Diffuse Reality is a logical place for Eusebeia to bring his far-reaching, bass-toting wares. The Spanish label has a similarly voluminous approach to releasing music, favouring artists who use club-ready traditions as a springboard into more experimental pastures. On Principle, Eusebeia is having a wild time creating slammers which don’t sound like they need a dancefloor for validation.

Take the low slung ‘The Lore Out Here’, which touts grimey square wave bass and sparse dread drums to devastating effect. It’s more cinematic than hectic, loaded with atmosphere and following a narrative of sorts as we cut from one eerie lead hook to the next. You can hear the snarl of modern drum & bass tucked up tight in ‘Principle’, but the downtempo electronica pace and gothic ambience make this a title track for the headphones rather than the headliner. ‘Rise’ steps one foot out of the darkness for a half-time meditation steeped in achingly beautiful pads.

» DATASET

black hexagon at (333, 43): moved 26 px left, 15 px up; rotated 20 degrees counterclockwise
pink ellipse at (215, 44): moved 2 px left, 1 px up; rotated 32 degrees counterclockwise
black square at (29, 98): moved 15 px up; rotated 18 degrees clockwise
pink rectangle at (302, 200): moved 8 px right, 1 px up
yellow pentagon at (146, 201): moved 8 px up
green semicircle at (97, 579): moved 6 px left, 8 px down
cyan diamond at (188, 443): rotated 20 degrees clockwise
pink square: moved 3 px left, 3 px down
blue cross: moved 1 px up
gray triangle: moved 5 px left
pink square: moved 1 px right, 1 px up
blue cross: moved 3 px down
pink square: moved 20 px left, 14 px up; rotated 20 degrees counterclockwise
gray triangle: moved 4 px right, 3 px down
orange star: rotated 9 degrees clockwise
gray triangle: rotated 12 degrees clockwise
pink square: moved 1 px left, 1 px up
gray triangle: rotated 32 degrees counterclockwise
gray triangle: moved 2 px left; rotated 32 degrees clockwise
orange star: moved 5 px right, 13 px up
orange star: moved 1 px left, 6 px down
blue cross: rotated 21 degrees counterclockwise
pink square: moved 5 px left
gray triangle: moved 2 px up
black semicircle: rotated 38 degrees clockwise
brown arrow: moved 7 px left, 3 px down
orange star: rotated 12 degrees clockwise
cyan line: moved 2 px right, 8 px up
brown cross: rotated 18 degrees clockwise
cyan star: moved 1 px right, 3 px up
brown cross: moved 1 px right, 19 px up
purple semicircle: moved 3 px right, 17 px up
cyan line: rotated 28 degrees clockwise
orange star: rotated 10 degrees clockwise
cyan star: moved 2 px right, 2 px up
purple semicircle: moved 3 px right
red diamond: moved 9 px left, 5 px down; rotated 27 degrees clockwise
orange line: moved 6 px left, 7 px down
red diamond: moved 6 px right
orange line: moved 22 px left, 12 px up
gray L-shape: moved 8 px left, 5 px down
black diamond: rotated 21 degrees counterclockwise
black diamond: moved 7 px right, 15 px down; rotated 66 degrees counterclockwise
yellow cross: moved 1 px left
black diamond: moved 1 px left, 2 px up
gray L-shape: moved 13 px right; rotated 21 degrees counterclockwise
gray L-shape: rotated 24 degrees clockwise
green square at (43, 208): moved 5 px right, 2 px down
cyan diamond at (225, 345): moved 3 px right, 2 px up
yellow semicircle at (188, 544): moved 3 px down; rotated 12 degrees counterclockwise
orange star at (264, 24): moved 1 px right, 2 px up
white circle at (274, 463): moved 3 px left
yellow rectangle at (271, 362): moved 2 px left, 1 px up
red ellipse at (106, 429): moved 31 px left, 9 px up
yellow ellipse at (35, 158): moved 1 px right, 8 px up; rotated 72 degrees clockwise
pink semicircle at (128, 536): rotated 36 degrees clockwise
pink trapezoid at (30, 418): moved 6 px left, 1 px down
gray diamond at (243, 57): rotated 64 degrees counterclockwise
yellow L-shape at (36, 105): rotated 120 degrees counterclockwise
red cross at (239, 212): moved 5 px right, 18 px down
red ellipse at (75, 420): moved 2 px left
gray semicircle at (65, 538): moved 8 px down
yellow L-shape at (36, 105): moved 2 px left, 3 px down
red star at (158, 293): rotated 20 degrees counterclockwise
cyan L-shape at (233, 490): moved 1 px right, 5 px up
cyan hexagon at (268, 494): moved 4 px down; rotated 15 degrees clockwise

» TO DO
A – Repeat word for word the part of the review starting at "Diffuse Reality is" and ending at "dancefloor for validation.".
B – List every track title that the review puts in single quotation marks.
C – Carry on the review of Eusebeia's Principle from the point where it stops.

» EXPECTED ANSWERS
A –
Diffuse Reality is a logical place for Eusebeia to bring his far-reaching, bass-toting wares. The Spanish label has a similarly voluminous approach to releasing music, favouring artists who use club-ready traditions as a springboard into more experimental pastures. On Principle, Eusebeia is having a wild time creating slammers which don’t sound like they need a dancefloor for validation.

B –
The Lore Out Here
Principle
Rise

C –
With remixes from Zhe Pechorin, Baldo and Voidloss following suit into imaginative realms of bass-heavy sonics, this release cuts a curious figure somewhere between an EP, mini-album or full blown release. Formatting matters not when the quality remains so strong throughout, and the sumptuous moodiness drapes over your ears in an understated but oh-so-potent fashion.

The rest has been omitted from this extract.